Surely there is some light relief coming, and ‘Demagogue’ with its distorted opening bars promises the possibility of some space rock in a Monster Magnet vein. Indeed, it does tread that same road, but only from the darkest eras of those veterans, journeying as it does through winding paths of despair. ‘Soul Embers’ keeps the gloom coming, ebbing and flowing between starkly plucked chords and down tuned walls of sound, whilst ‘The End is Calling’ starts with the dirtiest of bass lines that develops into an almost Bluesy swagger. Hell, if you don’t like the Blues, but love Doom, you should look at where the music you love developed from; Blues had themes of depression, drugs, loss and the Devil long before Les Paul electrified his first guitar. The whole album is rounded out by the slowly building instrumental ‘Cosmic Nihilism’, and finally finished with a number to get necks wrecked and hair flying, ‘Scarred for Life’.

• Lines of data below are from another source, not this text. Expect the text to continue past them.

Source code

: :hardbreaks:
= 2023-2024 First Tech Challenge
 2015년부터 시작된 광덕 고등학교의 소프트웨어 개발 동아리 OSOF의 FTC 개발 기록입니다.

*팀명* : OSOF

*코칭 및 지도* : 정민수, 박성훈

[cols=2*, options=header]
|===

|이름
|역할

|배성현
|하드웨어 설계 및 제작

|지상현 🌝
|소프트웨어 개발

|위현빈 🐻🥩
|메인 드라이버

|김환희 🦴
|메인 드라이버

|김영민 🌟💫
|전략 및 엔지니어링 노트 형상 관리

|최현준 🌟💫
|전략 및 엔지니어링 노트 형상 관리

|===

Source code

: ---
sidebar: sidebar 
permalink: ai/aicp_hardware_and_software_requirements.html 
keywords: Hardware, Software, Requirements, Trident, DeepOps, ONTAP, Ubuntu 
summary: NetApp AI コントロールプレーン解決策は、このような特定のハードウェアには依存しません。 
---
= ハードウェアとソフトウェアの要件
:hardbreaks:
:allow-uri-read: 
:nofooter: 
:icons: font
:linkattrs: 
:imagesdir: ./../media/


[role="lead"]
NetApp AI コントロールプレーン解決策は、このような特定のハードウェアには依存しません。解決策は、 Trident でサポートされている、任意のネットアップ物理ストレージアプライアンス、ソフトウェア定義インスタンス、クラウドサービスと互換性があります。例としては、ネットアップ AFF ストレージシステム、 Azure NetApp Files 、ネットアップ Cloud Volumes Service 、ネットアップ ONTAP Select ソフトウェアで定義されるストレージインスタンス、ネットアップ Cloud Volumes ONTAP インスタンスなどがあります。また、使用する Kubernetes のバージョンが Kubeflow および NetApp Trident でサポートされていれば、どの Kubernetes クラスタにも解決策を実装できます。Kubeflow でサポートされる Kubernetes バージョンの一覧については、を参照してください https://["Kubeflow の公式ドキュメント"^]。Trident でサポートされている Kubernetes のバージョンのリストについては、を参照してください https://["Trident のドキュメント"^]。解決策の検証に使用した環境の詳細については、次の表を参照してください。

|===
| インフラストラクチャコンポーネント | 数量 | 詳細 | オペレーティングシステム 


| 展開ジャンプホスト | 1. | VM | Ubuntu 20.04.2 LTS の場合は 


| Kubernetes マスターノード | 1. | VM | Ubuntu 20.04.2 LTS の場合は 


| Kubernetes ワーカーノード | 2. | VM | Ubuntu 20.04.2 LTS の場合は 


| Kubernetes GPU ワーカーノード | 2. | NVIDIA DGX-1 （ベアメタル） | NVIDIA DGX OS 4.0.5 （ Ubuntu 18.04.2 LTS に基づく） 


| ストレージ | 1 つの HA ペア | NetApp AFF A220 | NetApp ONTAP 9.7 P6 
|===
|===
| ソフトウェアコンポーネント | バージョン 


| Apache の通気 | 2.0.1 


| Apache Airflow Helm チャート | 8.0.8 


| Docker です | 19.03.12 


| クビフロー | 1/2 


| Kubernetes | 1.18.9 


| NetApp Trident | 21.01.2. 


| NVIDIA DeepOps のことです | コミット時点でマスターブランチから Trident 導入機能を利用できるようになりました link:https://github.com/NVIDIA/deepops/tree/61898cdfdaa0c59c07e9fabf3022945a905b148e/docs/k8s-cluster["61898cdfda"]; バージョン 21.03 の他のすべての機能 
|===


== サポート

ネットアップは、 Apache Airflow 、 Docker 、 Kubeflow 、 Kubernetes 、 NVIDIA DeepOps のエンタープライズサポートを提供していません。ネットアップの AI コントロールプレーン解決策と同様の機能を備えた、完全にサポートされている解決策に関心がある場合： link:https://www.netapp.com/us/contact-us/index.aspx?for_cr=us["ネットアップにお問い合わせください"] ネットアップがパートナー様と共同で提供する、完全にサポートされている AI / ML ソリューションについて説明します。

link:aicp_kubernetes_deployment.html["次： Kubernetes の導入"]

This all sounds like a right old downer, doesn’t it? However, before you run away as if chased by the minions of Cthulhu, let me tell you, it’s a bloody good album and I bloody well enjoyed it! Indica Blues has a rhythm section that brings the beats to have fists pumping whilst the six stringers deliver riffs of Iommian stature and wailing solos to have air guitarists working up a sweat. Yes, the themes of the cleanly delivered lyrics are dark, but that’s a reflection of the world they were written in, and for me, facing unpleasant realities is the best way of overcoming them, rather than ignoring them or sugar coating them. This is not disposable pop music to download once, consume, and then dispose of like some kind of sonic chewing gum. ‘We Are Doomed’ is an album with stories grounded in the harsh reality of the twenty first century, and played with skilful passion. Help keep the underground scene going, and get this album purchased.